シトロエンC5試乗記

・2019年7月29日加筆訂正

1.序章

オーナーの御厚意により、2代目シトロエンC5に乗る機会があった。当方次期自家用車の候補である。

シトロエンC5を語るには、目玉であるハイドラクティブ3というサスペンションについて理解しておくべきだろう。

原形となるハイドロニューマチック式サスペンションはその昔シトロエンの各車で採用されていた、オイルと窒素ガスによるサスペンションだ。
以前はサスペンションのみならず、アシスト系(ステアリングやブレーキ)までもがこのメカニズムを採用していたが、C5はサスペンションだけである。

2.ハイドロニューマチック


ハイドロニューマチック式サスペンションとは何か。

大多数のヒョーロンカが書く記事は誰かに口止めでもされてるのか、無理解なのか、詳細な解説がない上に私には何を言ってるのかさっぱりわからない。

仕方ないので自分なりに整理してみると、意外に機構は単純であることがわかる。

基本構成は以下。

・空気(チッソガス)と油を使う。空気はスフィアと呼ばれる蓄圧室(正確には更に別の蓄圧室があるが、ここでは割愛する)に封入されている。蓄圧室は樹脂製の膜(ダイアフラム)で空気と油が分離され混ざる事はない。

・空気はバネとして利用する。蓄圧室であるスフィアに封入密閉されており静的空気圧は一定。このスフィアは各車輪に1つ付いている。
一般的なエアサスのようにコンプレッサーで空気圧を変える制御はしない。
また、エアサスは柔らかいベローズ(風船)に空気が入り圧力上昇によって長さ(≒車高)を変えるが、スフィアは硬い球型であり圧力上昇しても変形はしない。

・左右サスペンションは油圧管で接続されている。

これらの構成から、ハイドロニューマチックサスペンションの基本特性は以下になる。

・左右輪は油圧管で接続されている事から、車体に対して左右どちらかの車輪が沈むと、もう片方は持ち上げられる。つまり車体の傾き(ロール)運動は許容する。
しかし、左右同時に沈む、持ち上げる方向には抵抗する。つまり車体の上下(ピッチング)運動は規制される。

・空気の入っている蓄圧室が油圧で押されて体積が減ると、断熱圧縮により圧力が上がる。バネとして利用すると、圧力が上がるに連れてバネ定数が上がる。
つまり左右車輪が沈むに連れてカタクなる。

まずはコレがハイドロニューマチックサスペンションの基本だ。

ハイドロニューマチックサスペンションの動作を考えてみる。
タイヤが上下動しようとした際、まずは油が押され、その結果空気室が押される。その途中は空気バネは効かない。
つまり車輪の上下ストローク量によって以下の動作モードがある。

1.超微小ストローク
「車輪上昇→油が押されるが、配管内油のダンピングにより減衰される」

[データ一覧]
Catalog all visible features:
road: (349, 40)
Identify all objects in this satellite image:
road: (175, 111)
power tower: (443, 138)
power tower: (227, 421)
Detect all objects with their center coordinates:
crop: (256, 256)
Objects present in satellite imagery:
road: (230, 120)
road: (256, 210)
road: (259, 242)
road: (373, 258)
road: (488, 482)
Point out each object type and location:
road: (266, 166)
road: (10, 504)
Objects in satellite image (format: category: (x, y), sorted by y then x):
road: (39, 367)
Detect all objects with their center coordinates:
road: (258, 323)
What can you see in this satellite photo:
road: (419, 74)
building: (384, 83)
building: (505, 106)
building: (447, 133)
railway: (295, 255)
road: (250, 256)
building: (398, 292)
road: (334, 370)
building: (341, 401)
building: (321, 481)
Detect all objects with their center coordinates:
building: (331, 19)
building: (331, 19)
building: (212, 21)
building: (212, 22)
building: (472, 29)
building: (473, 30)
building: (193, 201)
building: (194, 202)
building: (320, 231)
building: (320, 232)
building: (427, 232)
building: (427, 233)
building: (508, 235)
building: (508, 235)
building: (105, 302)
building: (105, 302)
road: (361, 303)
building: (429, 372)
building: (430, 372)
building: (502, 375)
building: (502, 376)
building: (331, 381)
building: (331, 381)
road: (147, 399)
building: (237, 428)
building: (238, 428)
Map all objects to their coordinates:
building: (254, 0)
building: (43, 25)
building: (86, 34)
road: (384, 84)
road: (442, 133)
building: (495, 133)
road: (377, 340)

### 作業課題
A: シトロエンC5の試乗記にある「左右サスペンションは油圧管で接続されている。」という一文は、英語ではどう訳せますか？
B: シトロエンC5の試乗記の最後の文に続けて、その先を書き足してもらえますか？
レコードはこの作業には関わりません。

### 解答
A: The left and right suspensions are connected by hydraulic lines.

B:
2.微小ストローク
「車輪上昇→油が押されて反対側の車輪を押し下げる」
3.通常ストローク
「車輪上昇→油が押されて反対側の車輪を押し下げる→更にスフィア内空気室が押され、空気バネに押し戻される」

1や2では空気バネが効かず油が移動するか圧縮されるかだけの動作であり、3で漸く空気バネが効く。つまり空気バネを硬くしても、1や2の動作は変わらない。この辺りが重要かと思う。エアサスや金属バネは1や2から効く。

前述したように、ハイドロニューマチックは微小ロール時に空気バネが効かない。なので左右サスペンションアームは太い金属のアンチロールバー(スタビライザー)で繋ぐ。つまり通常ロール方向は金属バネが効く。

つまり、ハイドロニューマチックサスペンションは、アクティブではない。極めて上等な空気油式パッシブサスペンションである。

3.ハイドラクティブとは


ハイドロニューマチックサスペンションは前述のようにロール動作については緩い構造である。
もしこの構造のままロール動作を制限するなら、バネをカタクするしかない。
空気バネであるため、空気室の圧力を高めるか、又は体積を小さくすればカタクなる。しかし、それでは常にカタイ脚でよろしくない。

ならば、この空気室の体積を可変にすればカタクもヤワラカクもできる。

この発想で考えたのがハイドラクティブである。制御方法は至ってシンプルだ。

従来各輪1個、合計4個のスフィア(≒空気室)を持っていた。そして左右輪が油圧で接続されている。
コレに対し、ハイドラクティブは前に1個、後ろに2個スフィアを追加して合計7個とした。
そして7個全てを使う通常モードと、4個を使うスポーツモード(カタイモード)とを油圧バルブで切り替えるようにした。(正確に言えば前と後ろは別々に制御される為、それぞれ3個と2個の切替)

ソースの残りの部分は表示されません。